I have been re-reading the Gospel of John, and it's prompting me to wonder some things about Jesus.
He is not adorable. He is not cute or cuddly. He cuts with his words. He shouts. He cries out with a loud voice. He escapes assassins, skirting the crowds and disappearing through stone-carrying mobs. He lives in the wilderness, on the outskirts, and he mocks the people who come to tempt him.
And yet.
He stoops to scribble in the dust for the sake of a shamed woman. He "must needs" go to Jacob's Well to reach a despised people. He weeps to see the grief of a sister bereaved.
I would have wanted to get to know him, and I would have (knowing me) been awfully insecure about it, always checking to see if he still thought I was cool. Would he have? I don't know--there weren't very many people he was close to. Not everyone was a Mary, Martha, Lazarus, John, Peter, James. He was a man--only so much of his personal resources could be outlet to camaraderie with his fellow individuals. Jesus wasn't everyone's Best Friend.
Man of sorrows, acquainted with grief. Not life of the party. Not all the time, at least. He must have been burdened. He must have known where he was heading. He must have been acutely aware of dwindling time, to which all of humanity is bound. (How bizarre, to be forced to accustom yourself to the strictures of linear existence.)
There are only a few places in the gospels where the narrative says that Jesus--Jesus the man--loved someone. I have come to treasure those statements, and those people. The beloved disciple. The siblings from Bethany. The wealthy young man who came running to find eternal life. There are few mentions of this idea of Jesus having human love for a fellow human, and while I am certain it happened far more than the text specifies, the English major in me protests the importance of this textual evidence. "Then Jesus, beholding him, loved him." Did he know? Do you?

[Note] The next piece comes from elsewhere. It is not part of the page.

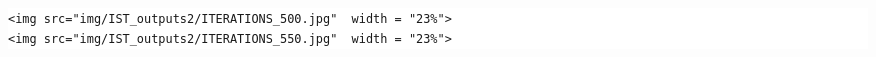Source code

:     <img src="img/IST_outputs2/ITERATIONS_500.jpg"  width = "23%">
    <img src="img/IST_outputs2/ITERATIONS_550.jpg"  width = "23%">
  </center>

It's good Friday. Long ago and far away, Jesus, beholding us, loved us. On Calvary his humanity was stretched past the limit of what any soul could bear. He remained human, suffering his heart to beat til implosion, his lungs to expand til asphyxiation. Acutely aware of time, of biology, of the processes he had himself ordained.
I have to remind myself of these things when I get caught up in the cyclic and linear strictures of human time. I have to keep returning to the Word (made-flesh-and-dwelt-among-us) to recognize who he is, and the once-for-all of that day. I wonder about his blood type, the erythrocyte-leukocyte-plasma cells of innocence. O positive? That would be most appropriate. But who knows. I wonder about those details you only know about someone after having lived with them for a while. I wonder what his myers-briggs personality would have been. I wonder quotidian and ridiculous and patently human things,
And I wonder how, beholding me, he could love me.